Are you an on-the-go activist? Promote veganism in 10 minutes or less.

Saturday, January 23, 2010

Eating for Two Great Causes

Eating and charity. Separately, two of my favorite things. Combined, a heavenly marriage.

On February 1st and 2nd, dine out at your local Bergen County Blue Moon Mexican Café, and 20% of your bill will be donated to Hackensack Riverkeeper with this coupon. Learn more. Dine on guacamole, vegetarian chili, veggie fajitas, margaritas and more. (Note: Old Tappan location is closed)



Their 2010 Eco-Program calendar is coming soon, with opportunities for bird walks, eco-cruises, and my favorite, river cleanups, which kick off usually in April. I've done multiple clean-ups with this group, one of which brought me to tears after leaving. I was so disillusioned at how so many are trashing the planet. I hope to see you at a clean-up if you are local this year, and will be blogging about the clean-ups and how to reduce your impact. If you are not - trash is sadly everywhere, and you can pick it up with a group or just on your own.

On a sweeter note, treat your sweetheart, your loved ones or even yourself to this Sjaak's Organic Chocolates to benefit Farm Sanctuary, $14.

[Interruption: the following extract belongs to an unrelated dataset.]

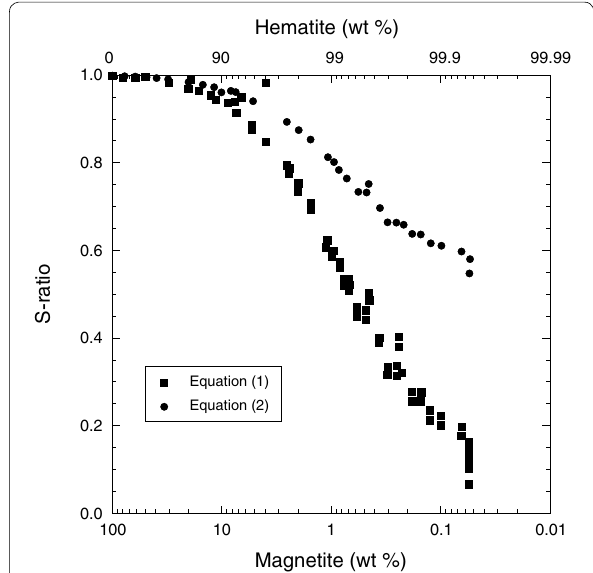
Fig. 2 S ‑ratio variations for known mixing percentages of hematite (upper axis) and magnetite (lower axis). Values are compared for two versions of the S ‑ratio expressed in Eqs. (1) and (2) with a 300‑mT cut‑off field. The large magnetic property difference between magnetite and hematite means that the S ‑ratio is highly non‑linear with respect to hematite content (Redrawn from Frank and Nowaczyk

Why do I love and support Farm Sanctuary? Because thanks to them, abused farm animals find safety and love at their New York and California shelters, cruel confinements systems like battery cages and gestation crates of sows are being phased out in many states, and so many are learning about the benefits of embracing a veg lifestyle. Need I say more?

Monday, November 30, 2009

Blossom: Part Deux

Since I was so close by, I dropped by vegan eatery Blossom Uptown after the Macy's balloon viewing. I'm rarely in this part of the city, except when I frequent Central Park in the summer. So I figured...pourquoi pas?

To drink, my favorite of late: New York City tap water.

Possibly the best butternut squash soup I've ever had. Served with cinnamon croutons and a slice of bread, $6.

When ordering, my eyes were bigger than my stomach. The soup would have been enough.

Fettuccine in a cashew alfredo sauce with soy cutlets, $17. Their version included spinach, garlic and mushrooms. Good thing I brought my reusable container. I brought more than half of this heavenly dish home to enjoy again.


I didn't have room for their chocolate cake, $6, which is making my mouth water just writing about it. But I will be back. The quality of the food and the friendly service makes Blossom (both Chelsea and Uptown) one of my favorite veg spots in the city. I like both Blossoms, but lean slightly toward the Uptown location.

Visit Blossom Uptown, 466 Columbus Avenue (between 82nd and 83rd), New York City

While there, I dropped off some literature for my Advocacy Campaign Team friends at Farm Sanctuary. Lit dropping is a super-easy form of advocacy for busy, on-the-go activists.